+++ Material for this exercise
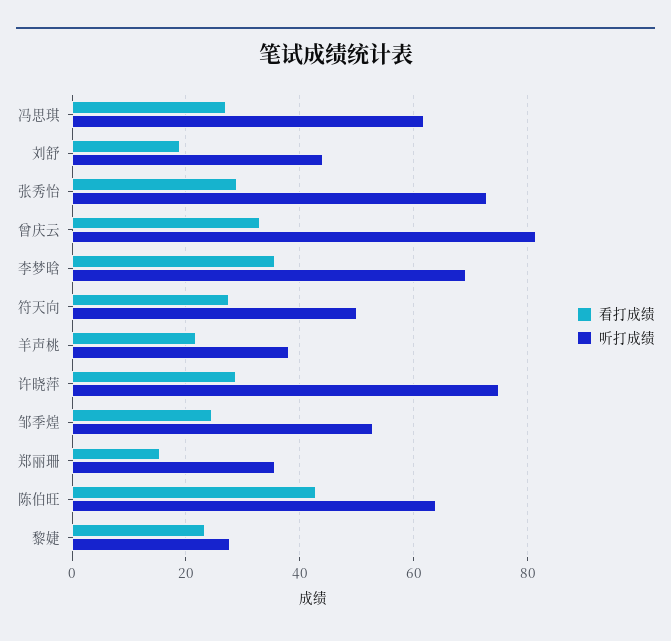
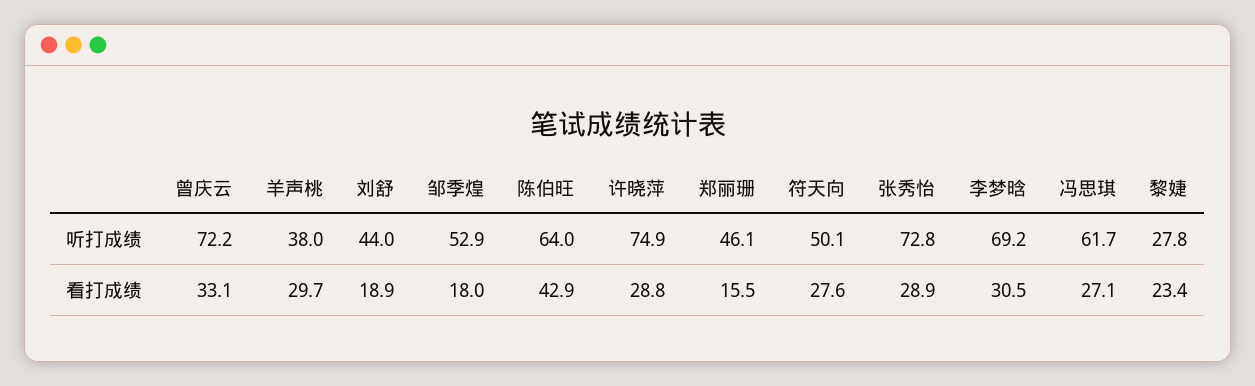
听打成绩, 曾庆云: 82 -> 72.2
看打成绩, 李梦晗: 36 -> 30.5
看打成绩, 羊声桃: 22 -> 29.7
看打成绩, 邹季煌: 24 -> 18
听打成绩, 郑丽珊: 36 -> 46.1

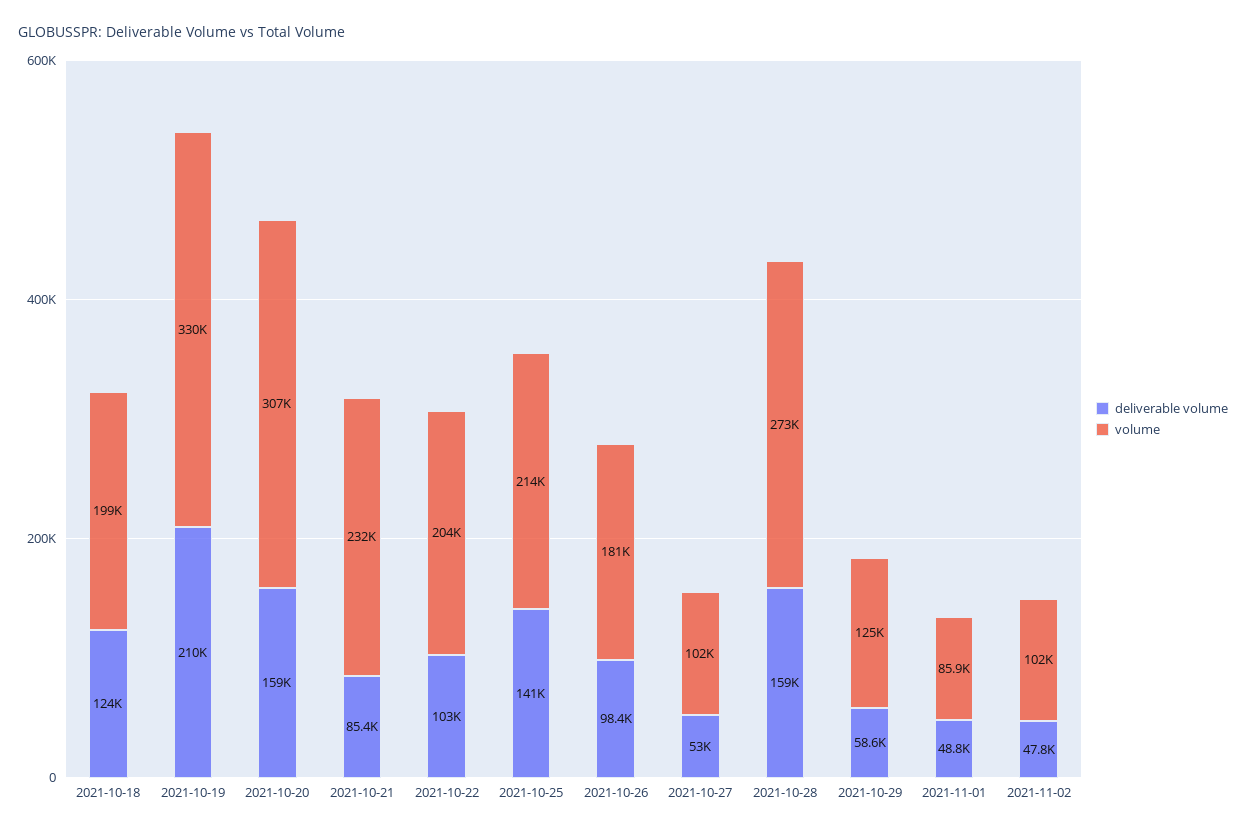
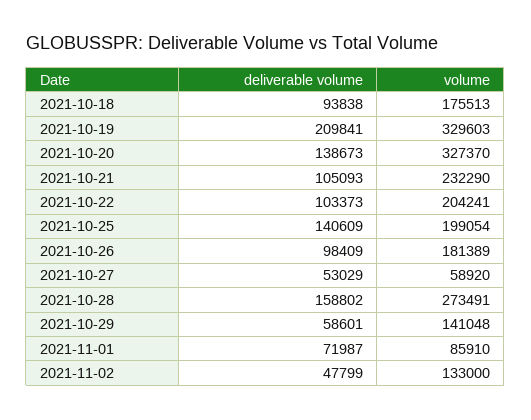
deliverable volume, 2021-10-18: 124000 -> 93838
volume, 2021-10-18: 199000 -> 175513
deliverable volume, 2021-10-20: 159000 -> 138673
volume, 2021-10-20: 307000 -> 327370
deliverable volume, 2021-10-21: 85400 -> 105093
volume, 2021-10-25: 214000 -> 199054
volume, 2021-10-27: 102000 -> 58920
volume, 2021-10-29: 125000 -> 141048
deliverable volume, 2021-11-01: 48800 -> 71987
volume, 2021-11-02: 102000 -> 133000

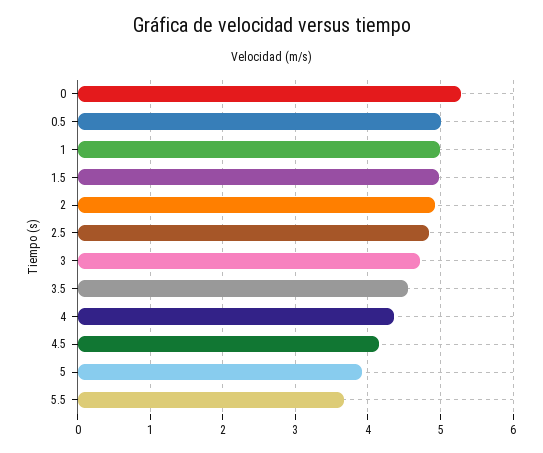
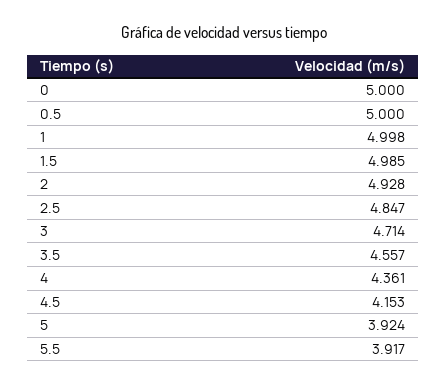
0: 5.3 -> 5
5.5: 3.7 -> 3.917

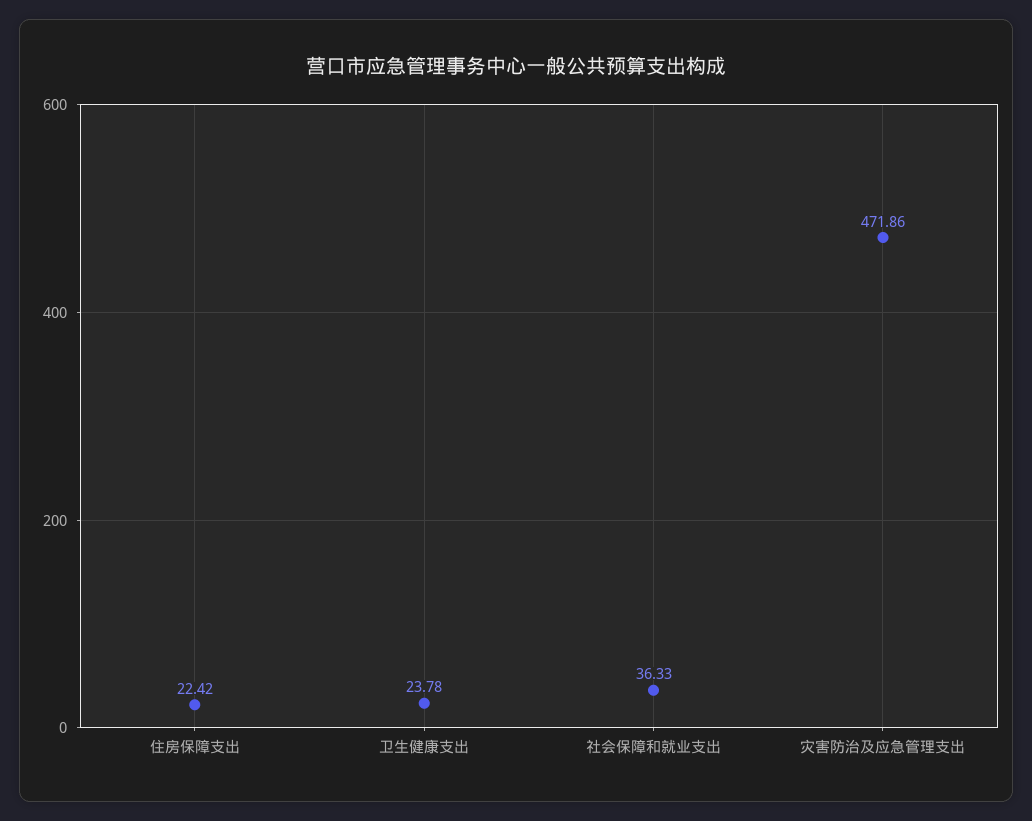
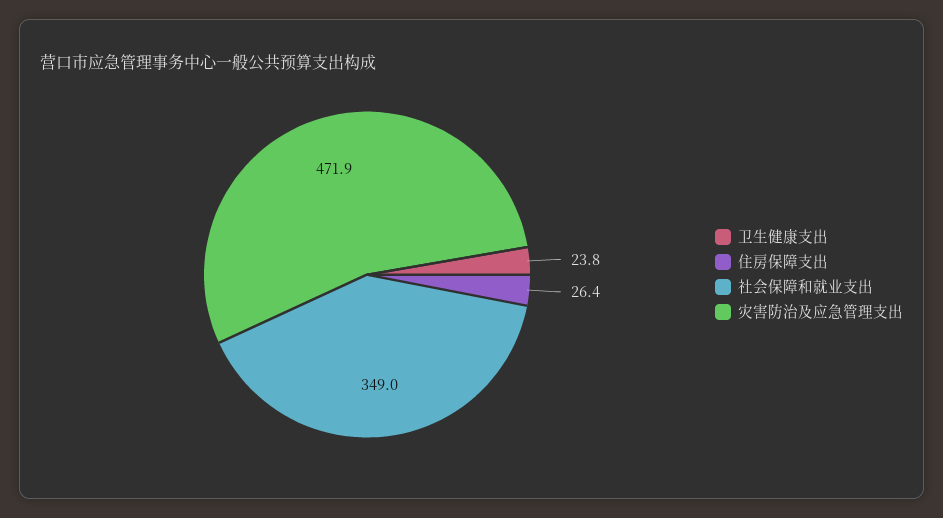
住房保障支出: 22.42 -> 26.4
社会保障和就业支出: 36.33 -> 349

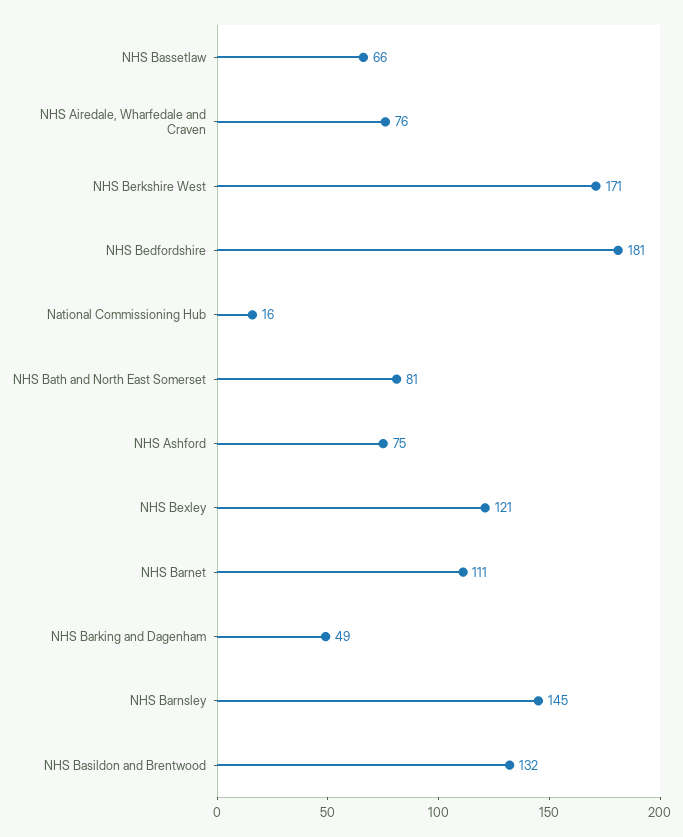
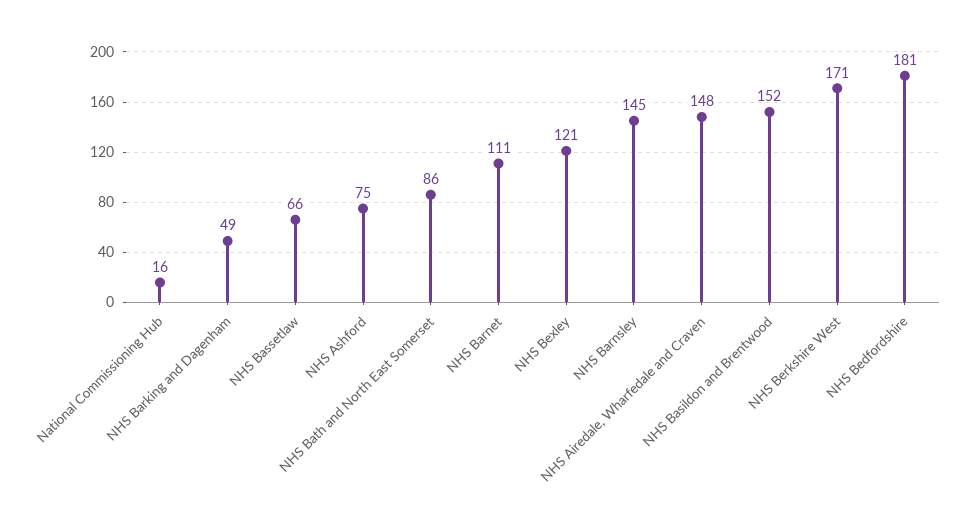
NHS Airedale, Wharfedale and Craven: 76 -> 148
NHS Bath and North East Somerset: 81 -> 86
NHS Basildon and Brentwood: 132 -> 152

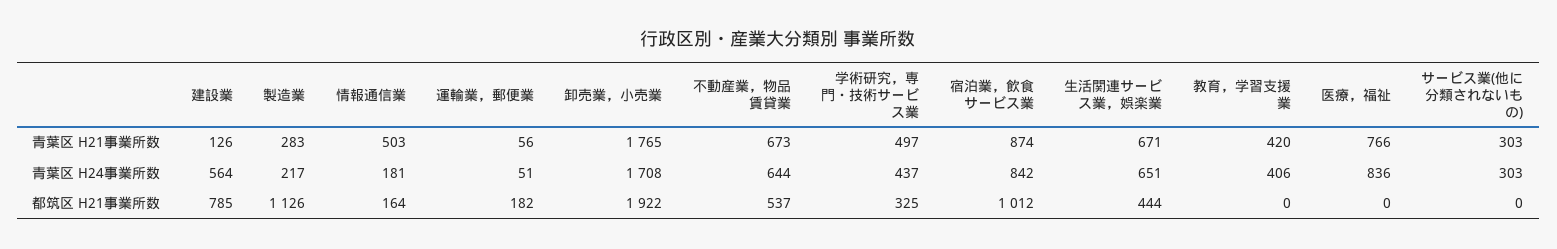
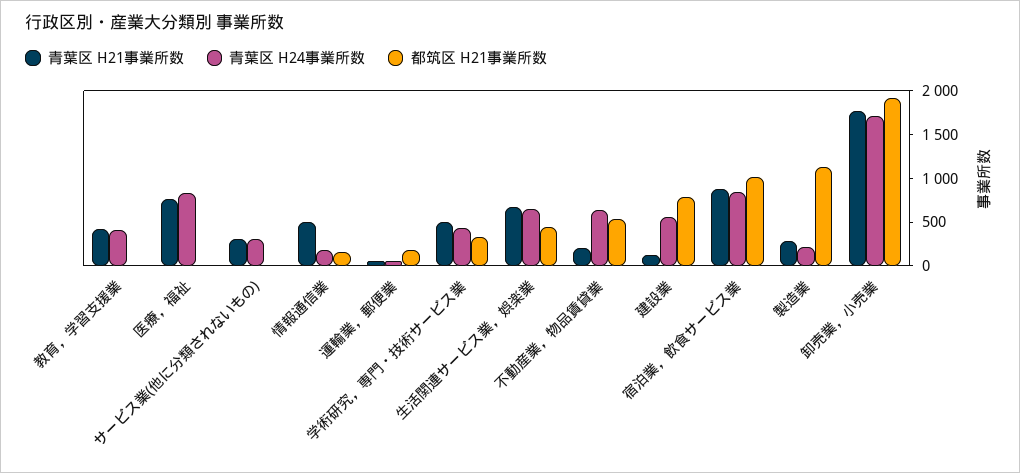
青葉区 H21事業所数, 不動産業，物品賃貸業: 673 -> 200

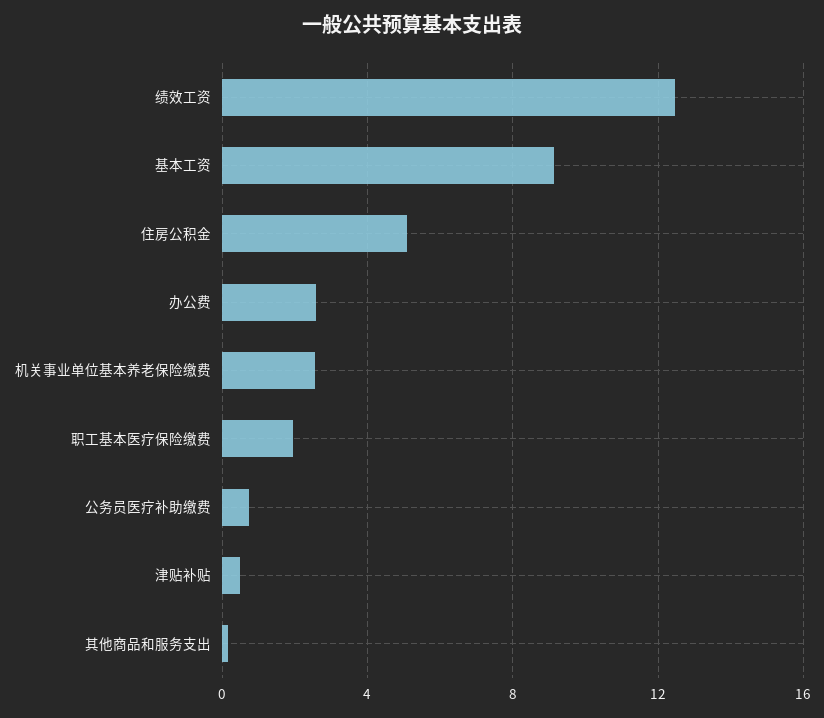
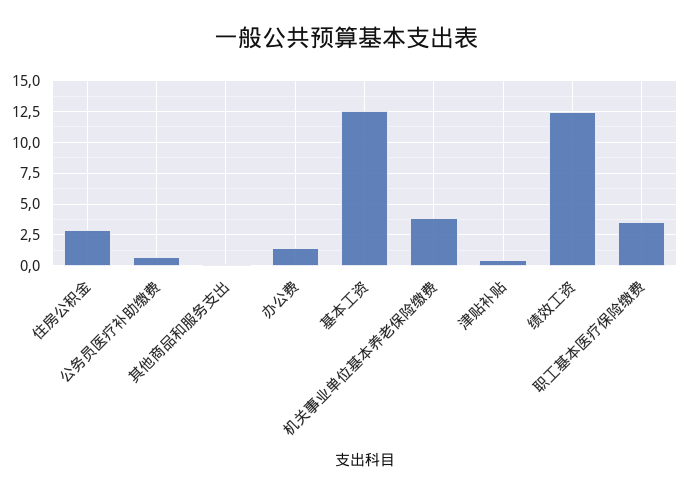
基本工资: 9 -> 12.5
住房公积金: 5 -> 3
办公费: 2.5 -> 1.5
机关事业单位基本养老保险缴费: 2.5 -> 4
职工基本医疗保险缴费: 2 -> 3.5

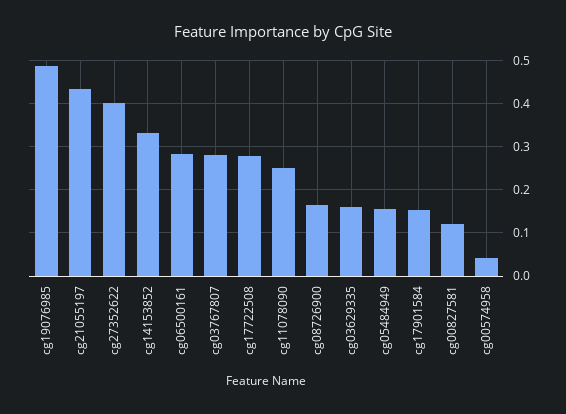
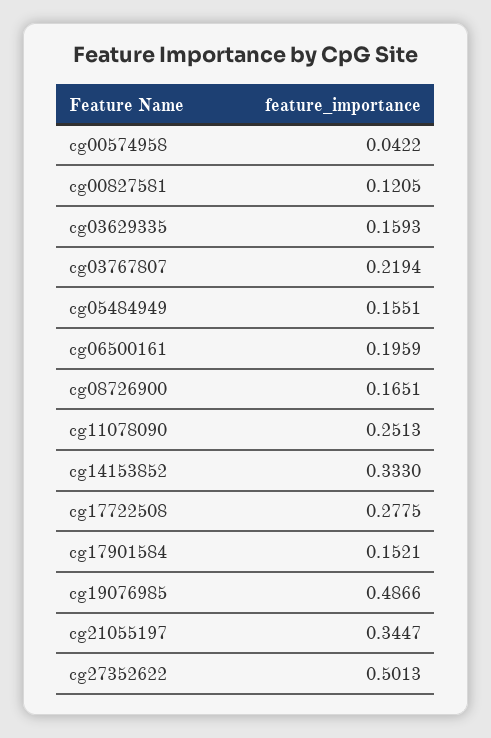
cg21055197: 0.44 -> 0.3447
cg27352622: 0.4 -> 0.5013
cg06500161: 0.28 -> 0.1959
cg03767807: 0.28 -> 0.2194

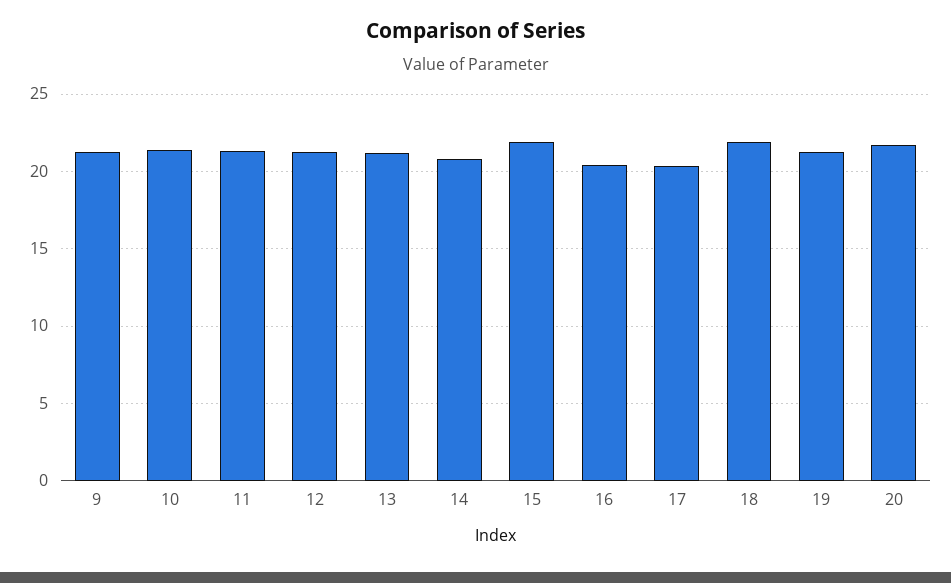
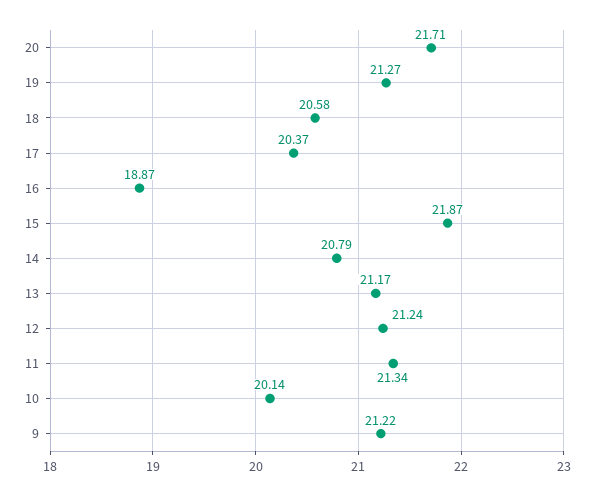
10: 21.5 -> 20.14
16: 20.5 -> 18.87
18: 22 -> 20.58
++++++
◆ Exercise aim
All lines from the beginning of the material above through the line holding "住房保障支出: 22.42 -> 26.4" are to be given again exactly, and no others; pictures do not go in.

◆ Exercise response
听打成绩, 曾庆云: 82 -> 72.2
看打成绩, 李梦晗: 36 -> 30.5
看打成绩, 羊声桃: 22 -> 29.7
看打成绩, 邹季煌: 24 -> 18
听打成绩, 郑丽珊: 36 -> 46.1

deliverable volume, 2021-10-18: 124000 -> 93838
volume, 2021-10-18: 199000 -> 175513
deliverable volume, 2021-10-20: 159000 -> 138673
volume, 2021-10-20: 307000 -> 327370
deliverable volume, 2021-10-21: 85400 -> 105093
volume, 2021-10-25: 214000 -> 199054
volume, 2021-10-27: 102000 -> 58920
volume, 2021-10-29: 125000 -> 141048
deliverable volume, 2021-11-01: 48800 -> 71987
volume, 2021-11-02: 102000 -> 133000

0: 5.3 -> 5
5.5: 3.7 -> 3.917

住房保障支出: 22.42 -> 26.4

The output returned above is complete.